The Youth Orchestra will be downstairs with their tuck shop, so there’s easy access to calories and additives to fuel this process!

Tuck Shop

So: see you there!

We’ll be up on the 3rd floor in the Long Room. If you go to the reception desk near the main entrance the staff will give you directions. Drop in any time between 5 and 9:30ish. The Maker Nights are free, as is the wi-fi.

Please note: The main café closes at 4:30, but you should be able to find somewhere selling food on the nearby high street if you need to.

Travel and accessibility information is available on this page.

What is a Maker Night?

As part of our residency at The Public we’re hosting 6 Maker Nights.

In essence a Maker Night is a bunch of people hanging out together. It doesn’t matter what background, skills or job you have: at Maker Nights all the differences fuel each other and, as people start to dream up amazing things, it’s generally possible to pool all the bits of stuff everyone knows and end up with a collective ability to make the idea a reality.

Giving it a go is the most valuable skill you can come with.

Make Magazine published a blog post yesterday that describes a Dutch novel written during World War II. Here’s part of the story that it quotes:

We have to establish a club for boys with a technical hobby to, like Verburg so strikingly said, get grand results by cooperation. A club with its own clubhouse, where you can experiment, where you can make a mess and loud noise, where you can be your own boss and disturb nobody! A club of merely enthusiasts, of boys, who love technique, one with their hobby! A club for radio, photography, film, chemistry, electricity and more! A club that has never been, but that we will found! Our club…. The Hobby Club!Leonard de Vries, “The Boys of the Hobby Club.”
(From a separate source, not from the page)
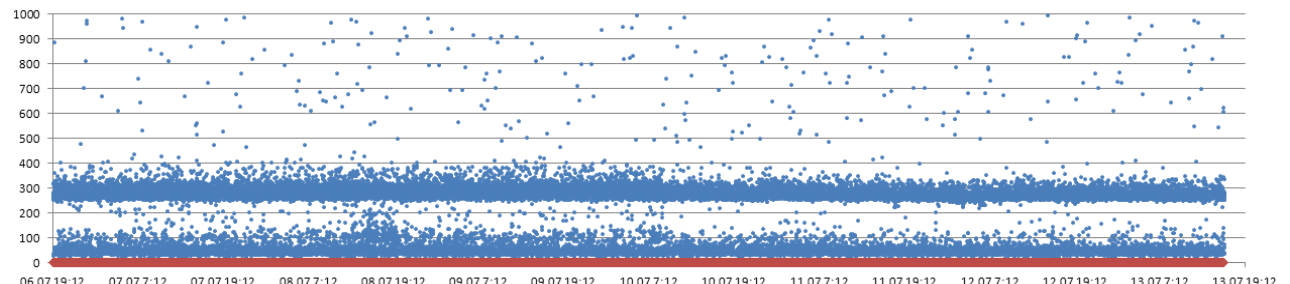
Fig. 5. RTT of Tele2 4G cellular network operator subsystem,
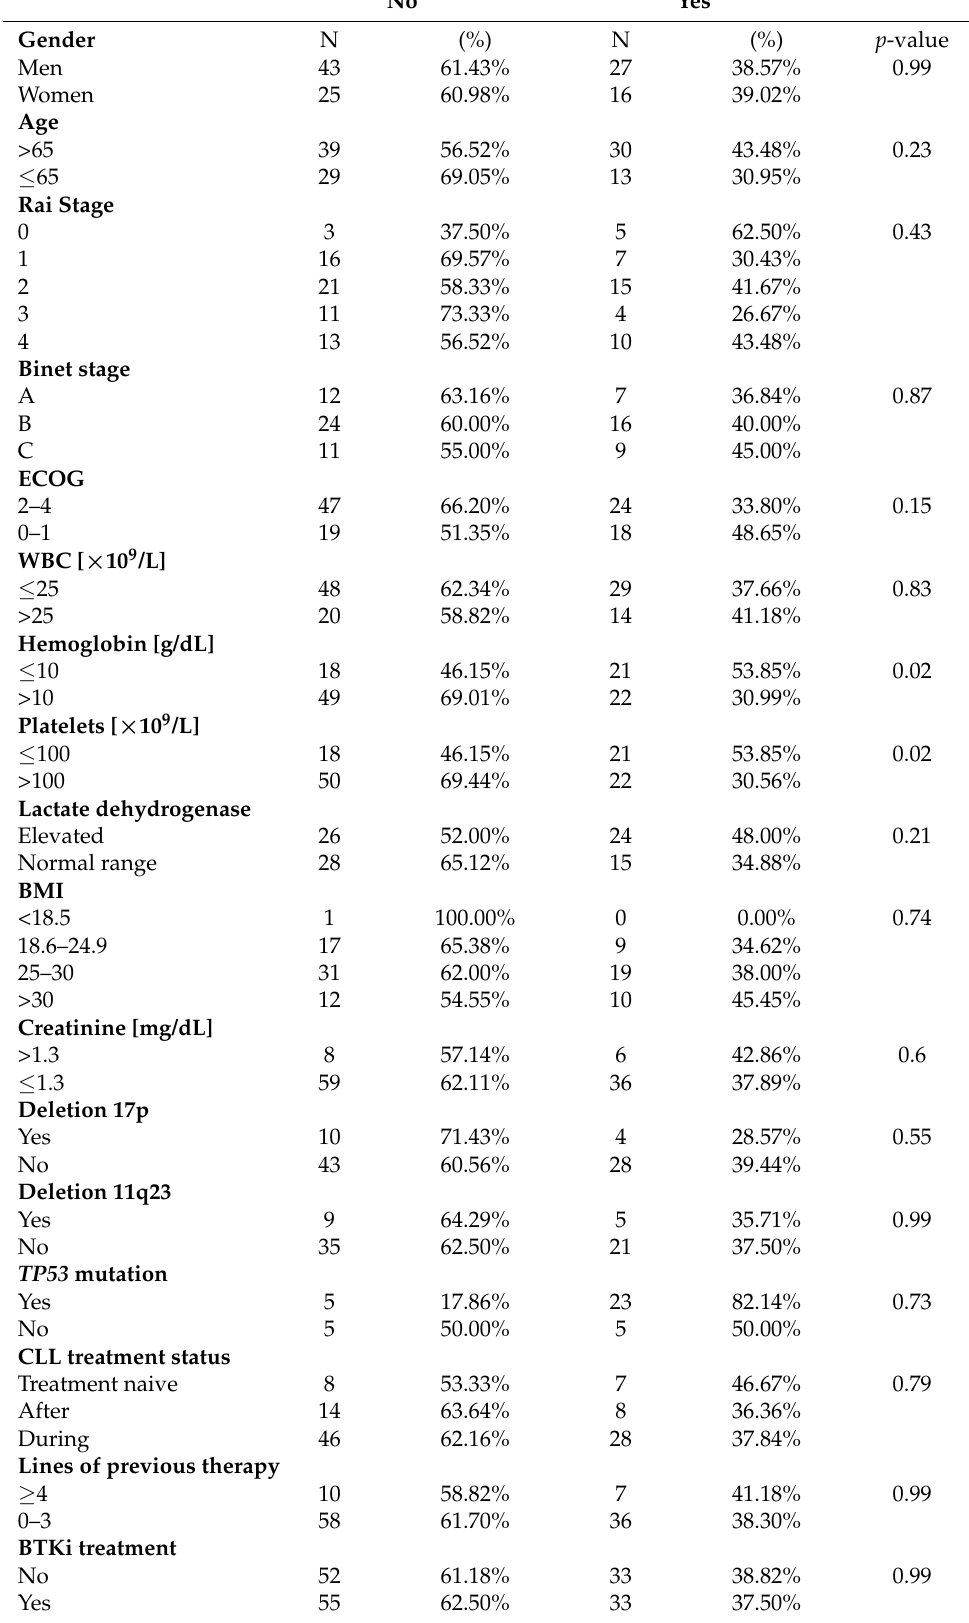
Table 2. Factors associated with increased risk of death in the hospitalized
Nearly seven decades later, we can confidently replace the word ‘boys’ with ‘people’, and point to the growing number of hackspaces, makerspaces, FabLabs and craft nights that are today’s versions of the Hobby Club.

But what about this emphasis on technology?

I really like this short documentary that, amongst other things, talks about the importance of making technology accessible through looking at something, knowing it, understanding it, taking it apart, putting it back together and remaking something new.

We Make Things. from Tunnel Media on Vimeo.

Wikipedia describes Maker Culture as being an extension of “a technology-based extension of DIY culture” [source] Here’s Ken Denmead’s take on it in another recent Makezine post:

The DIY and Maker Movements [..] are filled with people who want to figure out how to make or do stuff on their own, rather than purchasing pre-packaged goods or services. Are the two movements different things? I don’t think so. I think they’re two circles on a Venn diagram that overlap almost completely. Perhaps there’s a bit more art and design in the Maker Movement circle (what we might call the “Burning Man Influence”), and a bit more changing-your-car’s-oil-in-the-driveway in the DIY circle, but otherwise the passions for creating, building, and sharing are the same.Ken Denmead, “Why the Maker Movement is Here to Stay”

For me the Maker Nights are all about the people who come to them and the unpredictable things that bubble up out of conversations. They’re what you make them.

Perhaps this post should have been titled “Why is a Maker Night”. I think the answer to that involves a combination of “because it’s important” and “because we all have an urge to dream and to make things”.

Our first Maker Night is on Tuesday – see you there.